Mahkemece, gerek davalı ..."ın müdür sıfatıyla görev yaptığı davalı şirketlerin ticaret alanlarının farklı olduğu ve gerekse de 6102 sayılı Kanun"un 60. maddesinde öngörülen 3 yıllık zamanaşımı süresinin geçtiği gerekçesine yer verilerek davanın reddi cihetine gidilmiştir. Ancak, hemen söylemek gerekirse, 6102 sayılı Kanun bakımından ticaret şirketlerinde ultravires ilkesi kaldırılmıştır. Keza buna ilişkin olarak 6103 sayılı Tatbikat Kanunu"nun 15. maddesi ile, şirket anasözleşmelerinde 6762 sayılı Kanun"un 137. maddesine benzer nitelikte bulunan hükümlerin 6102 sayılı Kanun"un yürürlüğe girmesi ile birlikte yazılmamış sayılacakları hususu düzenlenmiştir. Davalı şirketlerin dosyada mevcut anasözleşmeleri itibariyle özel öğretim kurumu olarak faaliyet göstermek üzere kuruldukları anlaşılmaktadır. Davalı yan, dershane ve özel okul işletmeciliğinin farklı ticari faaliyet alanları olduğunu savunmaktadır. Ancak, özel okul ve dershaneler, 5580 sayılı Kanun bakımından (2014 yılında anılan kanunda yapılan değişiklik ile dershane yerine "etüt merkezi" terimi tercih edilmiştir) "özel öğretim kurumu" olarak tanımlanmıştır. Bu durumda, anılan şirketlerin anasözleşmelerinde belirtilen faaliyet alanları bakımından birbirlerinden farklı alanlarda faaliyet göstermek üzere kuruldukları söylenemeyeceği gibi açıklanan gerektirici nedenler bakımından davalı gösterilen limited şirketlerin aynı ticaret alanı içerisinde birbirine rakip şirketler olduğunun kabulü gerekir. Şu halde, rekabet yasağının ihlal koşullarının bulunmaması nedeniyle davanın esastan reddine yönelik mahkeme gerekçesinde isabet bulunmamaktadır.
Öte yandan, mahkemece, dava yanlış nitelendirilmek sureti ile varlığı ileri sürülen fiiler bakımından TTK"nın haksız rekabet hükümlerini düzenleyen 56. maddesine dayalı olduğu kabul edilmiş ve buna bağlı olarak aynı kanunun 60. maddesi hükmü uyarınca zamanaşımının dolması nedeniyle de reddine karar verilmiştir.
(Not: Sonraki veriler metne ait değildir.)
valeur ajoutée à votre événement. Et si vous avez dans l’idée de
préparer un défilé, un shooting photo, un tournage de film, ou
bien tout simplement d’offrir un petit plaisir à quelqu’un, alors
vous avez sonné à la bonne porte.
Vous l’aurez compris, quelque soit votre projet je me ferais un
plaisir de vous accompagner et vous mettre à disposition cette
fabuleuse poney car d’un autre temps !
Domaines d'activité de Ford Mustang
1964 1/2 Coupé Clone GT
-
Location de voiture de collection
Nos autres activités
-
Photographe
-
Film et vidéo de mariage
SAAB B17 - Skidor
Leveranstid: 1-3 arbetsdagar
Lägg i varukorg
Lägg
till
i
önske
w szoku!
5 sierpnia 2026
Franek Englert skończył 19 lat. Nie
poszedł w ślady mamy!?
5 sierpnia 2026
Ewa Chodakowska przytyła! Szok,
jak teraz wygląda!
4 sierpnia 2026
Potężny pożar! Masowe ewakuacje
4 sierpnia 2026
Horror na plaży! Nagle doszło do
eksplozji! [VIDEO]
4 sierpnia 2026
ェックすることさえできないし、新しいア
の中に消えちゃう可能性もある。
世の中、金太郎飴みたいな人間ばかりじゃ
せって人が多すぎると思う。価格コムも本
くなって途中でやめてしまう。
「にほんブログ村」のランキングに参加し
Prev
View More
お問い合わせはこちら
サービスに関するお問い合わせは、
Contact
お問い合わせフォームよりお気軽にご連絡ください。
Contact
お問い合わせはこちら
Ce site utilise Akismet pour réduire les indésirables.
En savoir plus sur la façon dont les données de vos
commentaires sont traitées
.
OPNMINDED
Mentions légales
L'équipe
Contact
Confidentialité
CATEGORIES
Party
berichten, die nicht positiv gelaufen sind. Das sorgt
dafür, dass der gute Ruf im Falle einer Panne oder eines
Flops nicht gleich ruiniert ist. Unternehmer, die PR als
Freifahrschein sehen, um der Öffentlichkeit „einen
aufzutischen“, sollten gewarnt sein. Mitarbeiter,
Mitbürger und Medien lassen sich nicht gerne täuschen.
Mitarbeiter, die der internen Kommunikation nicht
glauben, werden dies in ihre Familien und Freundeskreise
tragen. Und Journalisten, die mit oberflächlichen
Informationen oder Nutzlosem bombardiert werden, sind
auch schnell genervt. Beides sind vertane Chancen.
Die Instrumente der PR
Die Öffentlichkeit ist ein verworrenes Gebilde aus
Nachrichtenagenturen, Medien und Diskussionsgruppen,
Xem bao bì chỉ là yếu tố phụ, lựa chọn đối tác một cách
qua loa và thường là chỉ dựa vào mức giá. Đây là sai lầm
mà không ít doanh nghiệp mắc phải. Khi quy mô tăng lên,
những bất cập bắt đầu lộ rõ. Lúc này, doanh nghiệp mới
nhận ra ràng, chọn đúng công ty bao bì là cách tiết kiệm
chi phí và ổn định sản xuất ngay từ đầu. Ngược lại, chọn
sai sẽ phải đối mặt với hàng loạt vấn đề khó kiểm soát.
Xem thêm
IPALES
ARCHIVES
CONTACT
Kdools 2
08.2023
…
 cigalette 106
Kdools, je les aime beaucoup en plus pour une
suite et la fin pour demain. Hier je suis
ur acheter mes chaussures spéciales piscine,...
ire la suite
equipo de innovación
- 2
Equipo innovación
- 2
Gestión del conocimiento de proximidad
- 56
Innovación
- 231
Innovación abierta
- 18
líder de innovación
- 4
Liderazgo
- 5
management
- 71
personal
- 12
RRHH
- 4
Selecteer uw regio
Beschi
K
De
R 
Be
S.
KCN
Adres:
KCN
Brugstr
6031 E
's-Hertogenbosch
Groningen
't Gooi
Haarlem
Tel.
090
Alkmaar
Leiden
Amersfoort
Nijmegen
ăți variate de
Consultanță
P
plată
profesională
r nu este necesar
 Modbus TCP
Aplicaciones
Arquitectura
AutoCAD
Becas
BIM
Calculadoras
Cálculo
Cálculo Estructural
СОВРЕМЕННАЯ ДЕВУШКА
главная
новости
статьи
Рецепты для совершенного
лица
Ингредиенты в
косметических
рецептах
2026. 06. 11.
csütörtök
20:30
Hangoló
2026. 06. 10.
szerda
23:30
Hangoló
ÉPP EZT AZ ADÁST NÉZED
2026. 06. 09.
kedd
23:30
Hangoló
Halbuki, yukarıda da açıklandığı üzere, dava, TTK"nın 626. maddesinde düzenlenen şirket müdürünün rekabet yasağına ilişkin istemler içermekte olup, mahkemenin bu kabulü, davanın nitelendirilmesi ve uygulanacak kanun maddeleri bakımından yanılgıya düşülmüş olması nedeniyle yerinde olmadığı gibi, bir davadaki istemler bakımından, herhangi bir ayrım da gözetilmeksizin, davanın hem esastan ve hem de zamanaşımından reddi cihetine gidilmesi usul hükümleri bakımından da yerinde değildir.
Bu nedenlerle, davacı yan vekilinin temyiz itirazlarının kabulüyle yerel mahkeme kararının bozulmasına karar vermek gerekmiştir.
SONUÇ: Yukarida açıklanan nedenlerle davacı vekilinin temyiz itirazlarının kabulüyle, yerel mahkeme kararının BOZULMASINA, ödediği peşin temyiz harcının isteği halinde temyiz edene iadesine, 05/12/2017 tarihinde oybirliğiyle karar verildi.